Wielotysięczne protesty przeciw zaostrzeniu prawa aborcyjnego trwają od zeszłego czwartku. To skutek orzeczenia Trybunału Konstytucyjnego, który stwierdził, że przepis zezwalający - na mocy ustawy z 1993 r. - na dopuszczalność aborcji w przypadku dużego prawdopodobieństwa ciężkiego i nieodwracalnego upośledzenia płodu albo nieuleczalnej choroby zagrażającej jego życiu jest niezgodny z konstytucją.
Z apelem do dorosłych, którzy biorą udział w protestach, wystąpił w piątek na Twitterze Rzecznik Praw Dziecka. "Macie prawo do głoszenia swoich poglądów, ale nie wciągajcie w to dzieci.

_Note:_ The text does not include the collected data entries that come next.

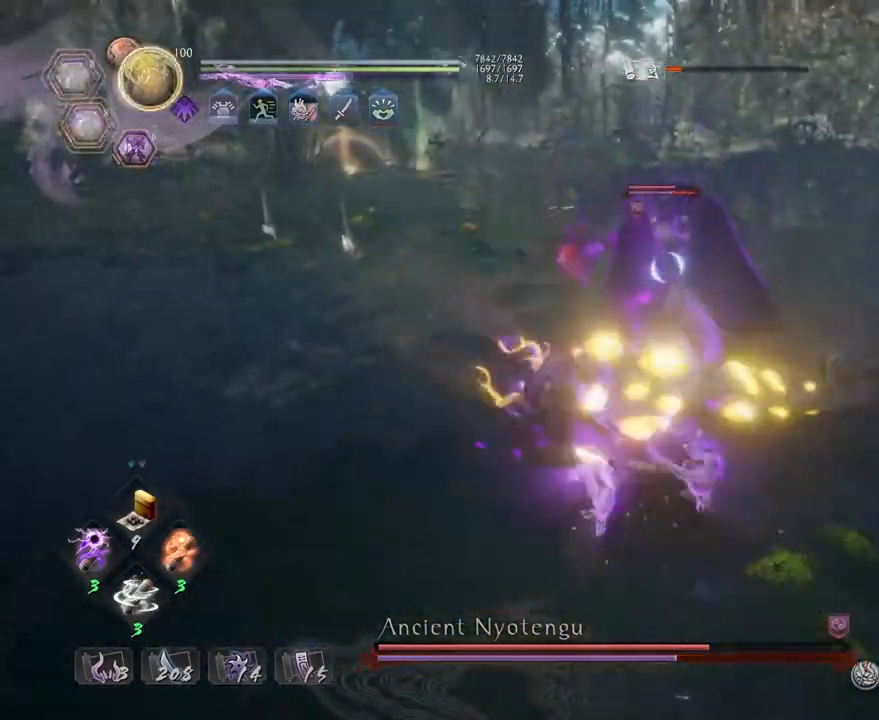
{"buttons": [], "left_stick": "center", "right_stick": "center", "events": []}
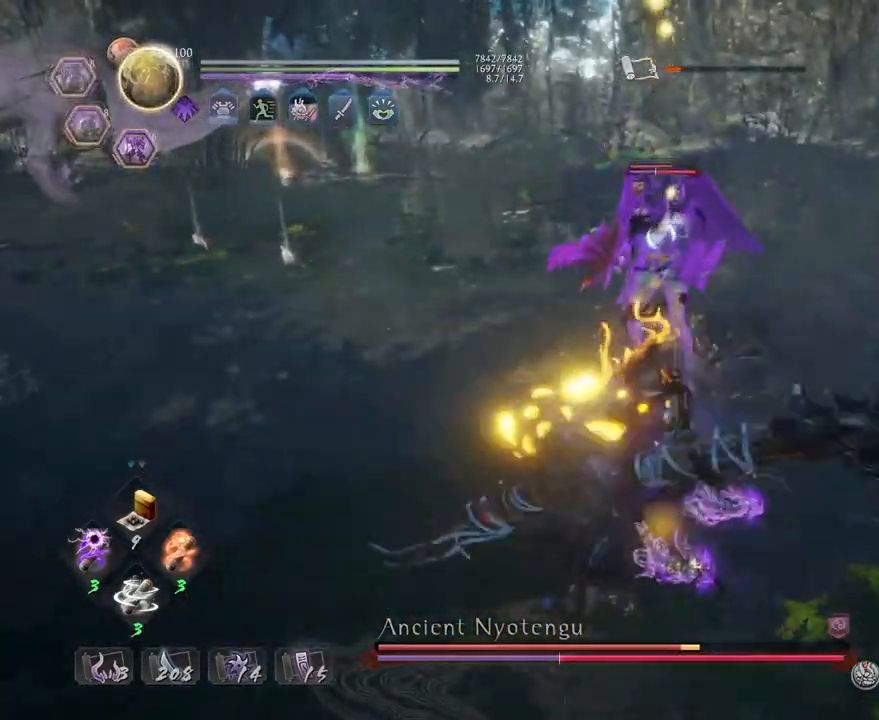
{"buttons": ["CROSS"], "left_stick": "left", "right_stick": "center", "events": [[150, "R1", "down"], [200, "TRIANGLE", "down"], [300, "TRIANGLE", "up"], [317, "R1", "up"], [400, "left_stick", "left"], [500, "CROSS", "down"]]}
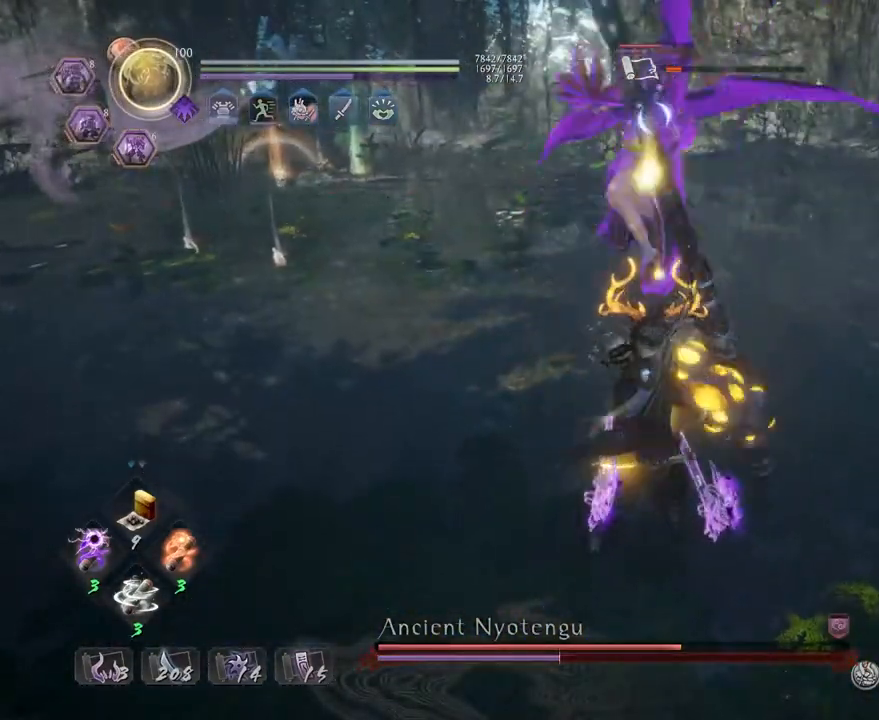
{"buttons": ["CROSS", "L1"], "left_stick": "up", "right_stick": "center", "events": [[133, "left_stick", "up"], [283, "L1", "down"]]}
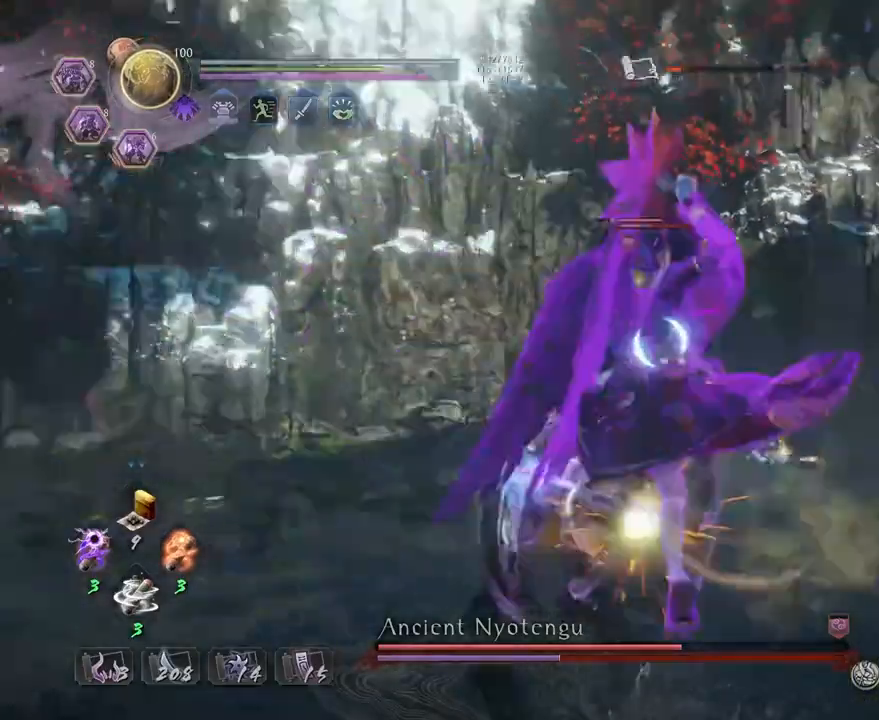
{"buttons": ["TRIANGLE"], "left_stick": "center", "right_stick": "center", "events": [[117, "CROSS", "up"], [200, "L1", "up"], [217, "left_stick", "center"], [267, "TRIANGLE", "down"], [367, "TRIANGLE", "up"], [450, "TRIANGLE", "down"]]}
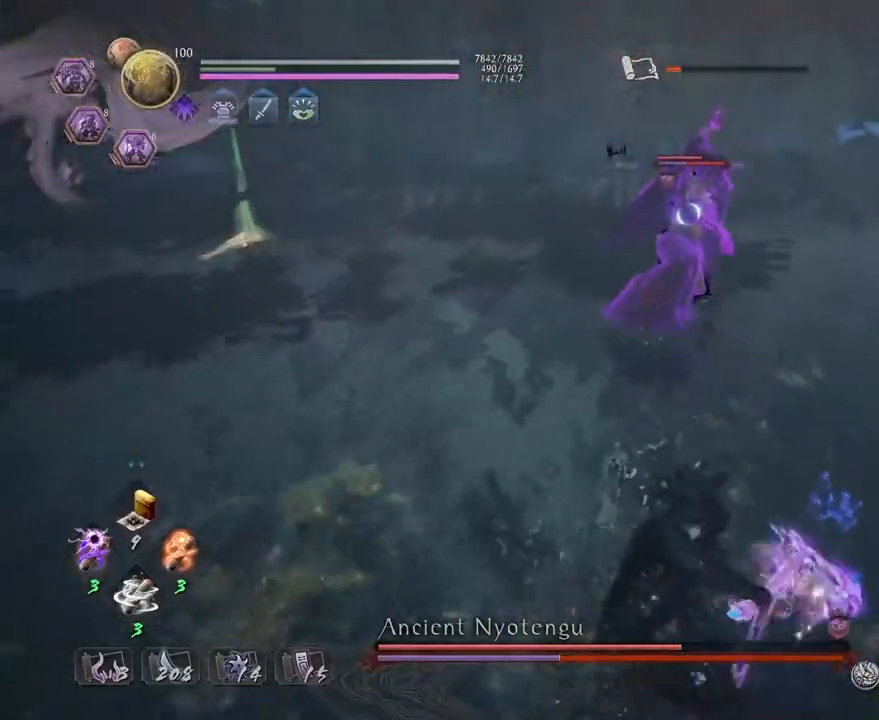
{"buttons": [], "left_stick": "center", "right_stick": "center", "events": [[50, "TRIANGLE", "up"], [117, "TRIANGLE", "down"], [233, "TRIANGLE", "up"]]}
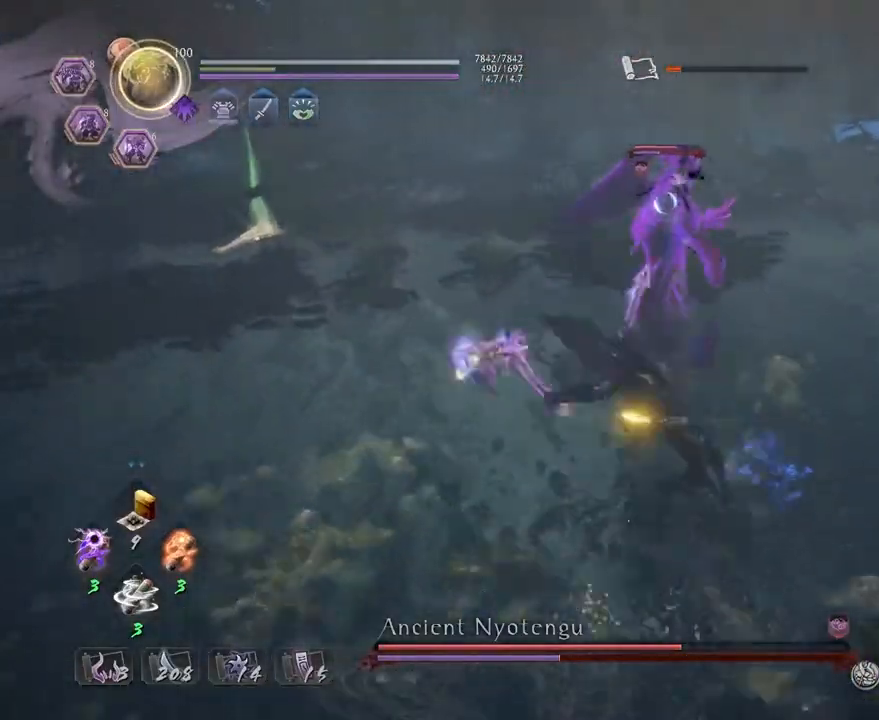
{"buttons": ["CROSS", "R2"], "left_stick": "center", "right_stick": "center", "events": [[217, "R2", "down"], [250, "CROSS", "down"], [333, "CROSS", "up"], [433, "CROSS", "down"]]}
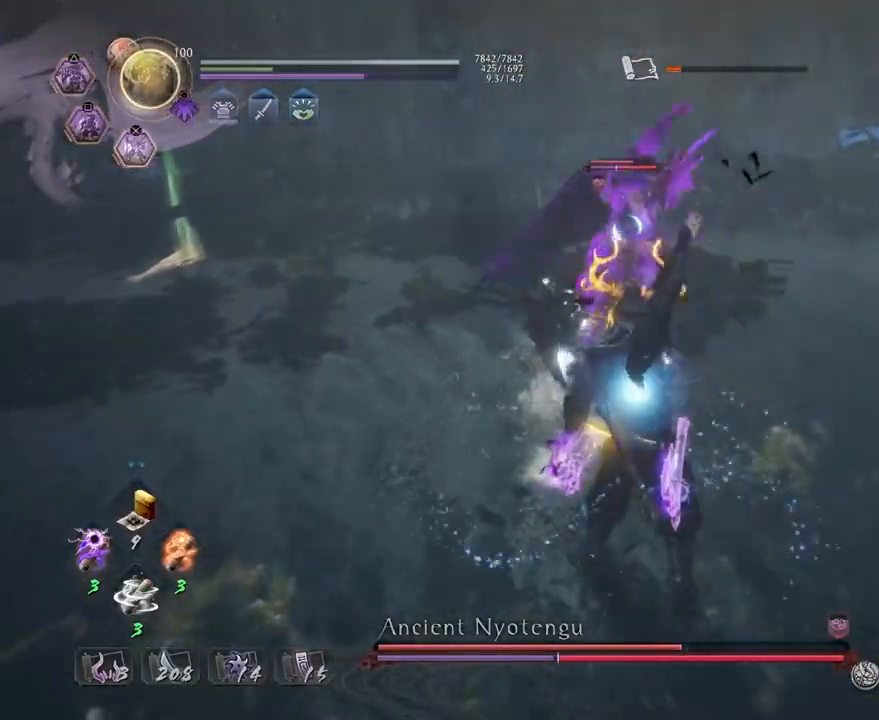
{"buttons": ["CROSS", "R2"], "left_stick": "center", "right_stick": "center", "events": [[33, "CROSS", "up"], [133, "CROSS", "down"], [217, "CROSS", "up"], [300, "CROSS", "down"], [383, "CROSS", "up"], [467, "CROSS", "down"]]}
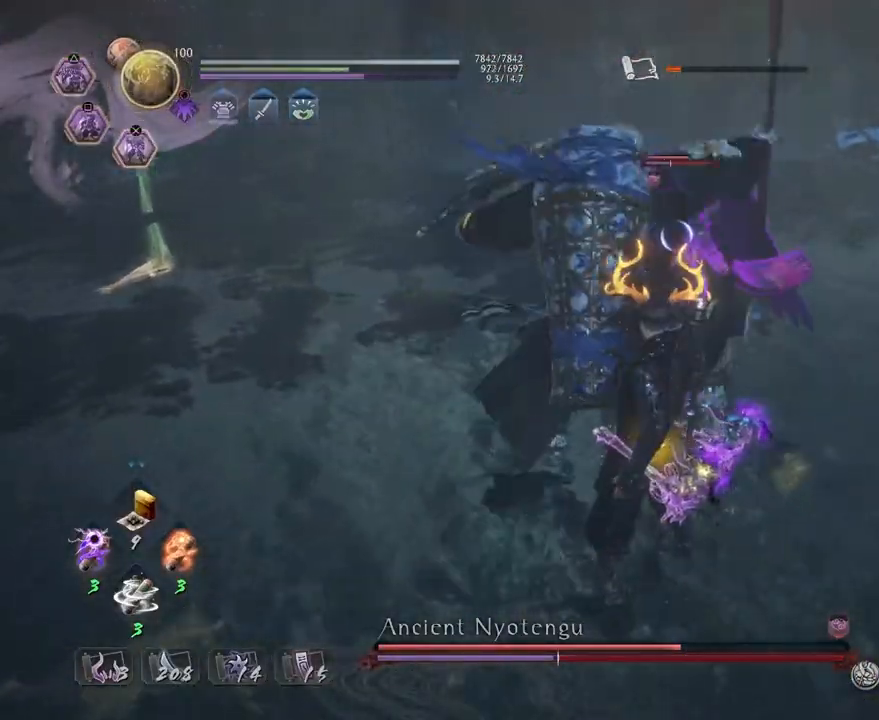
{"buttons": ["L1"], "left_stick": "center", "right_stick": "center", "events": [[67, "CROSS", "up"], [150, "R2", "up"], [183, "R1", "down"], [233, "SQUARE", "down"], [333, "SQUARE", "up"], [350, "R1", "up"], [383, "L1", "down"]]}
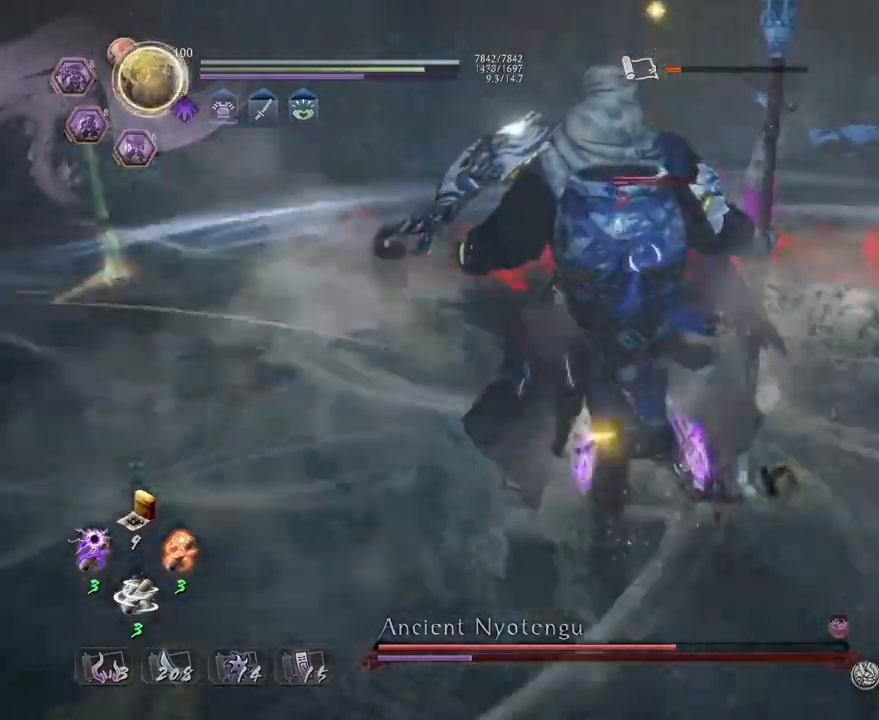
{"buttons": ["CROSS"], "left_stick": "down-right", "right_stick": "center", "events": [[33, "left_stick", "left"], [167, "CROSS", "down"], [300, "left_stick", "down"], [350, "L1", "up"], [383, "left_stick", "down-right"], [450, "CROSS", "up"], [500, "CROSS", "down"]]}
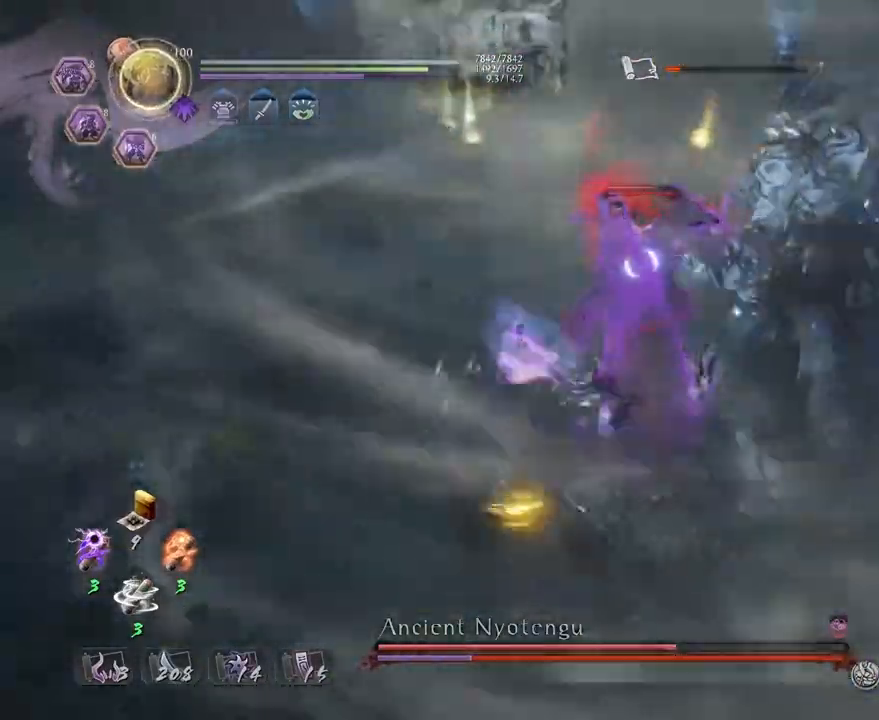
{"buttons": ["CIRCLE", "R2"], "left_stick": "center", "right_stick": "center", "events": [[17, "left_stick", "up-right"], [33, "CROSS", "up"], [83, "left_stick", "up"], [200, "R2", "down"], [233, "CIRCLE", "down"], [233, "left_stick", "center"], [350, "CIRCLE", "up"], [433, "CIRCLE", "down"]]}
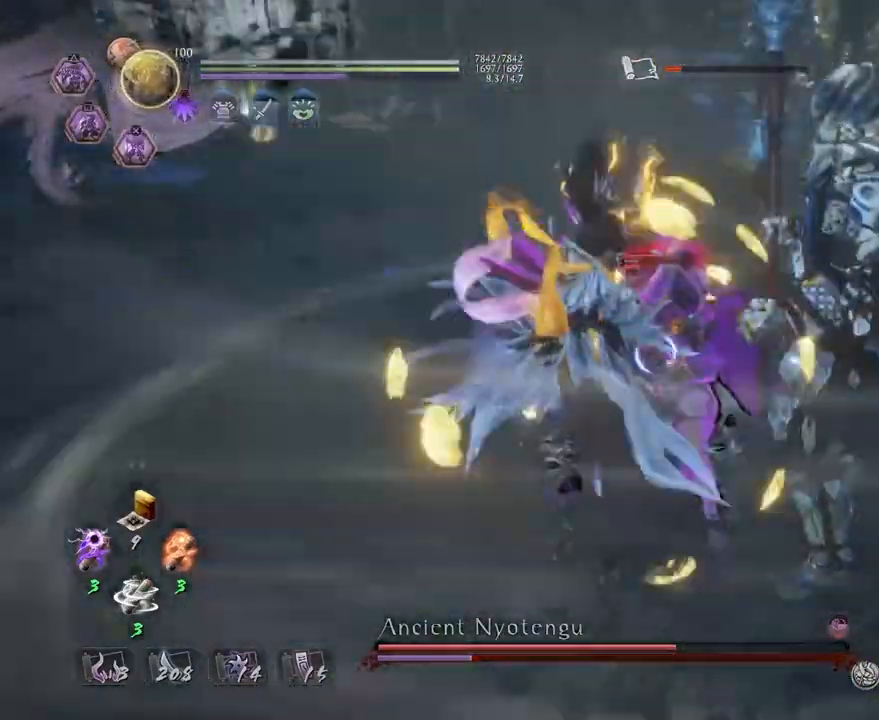
{"buttons": [], "left_stick": "center", "right_stick": "center", "events": [[33, "R1", "down"], [50, "CIRCLE", "up"], [133, "CIRCLE", "down"], [133, "R1", "up"], [233, "CIRCLE", "up"], [333, "R2", "up"]]}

Nie każcie im słuchać wulgarnych okrzyków, nosić kartek z takimi napisami, malować po pomnikach. Wy...chowywać!" - podkreślił Pawlak.
Do wpisu załączył zdjęcia, na których widać nastolatkę trzymającą kartkę z napisem: "moja pusia nie Jarusia", nastolatki piszące na płytach pomnika Armii Krajowej i Polskiego Państwa Podziemnego przed Sejmem, a także kilkuletnie dzieci z hasłami: "wy...dalać" i "Obyś ch... wdepnął w lego".
Piątkowe protesty mają się rozpocząć w Warszawie o godz. 17:00 jednocześnie w trzech lokalizacjach: przed KPRM w Alejach Ujazdowskich, na Placu Zawiszy (w pobliżu siedziby PiS przy ul. Nowogrodzkiej) oraz na Placu Zamkowym. Później demonstranci mają się połączyć.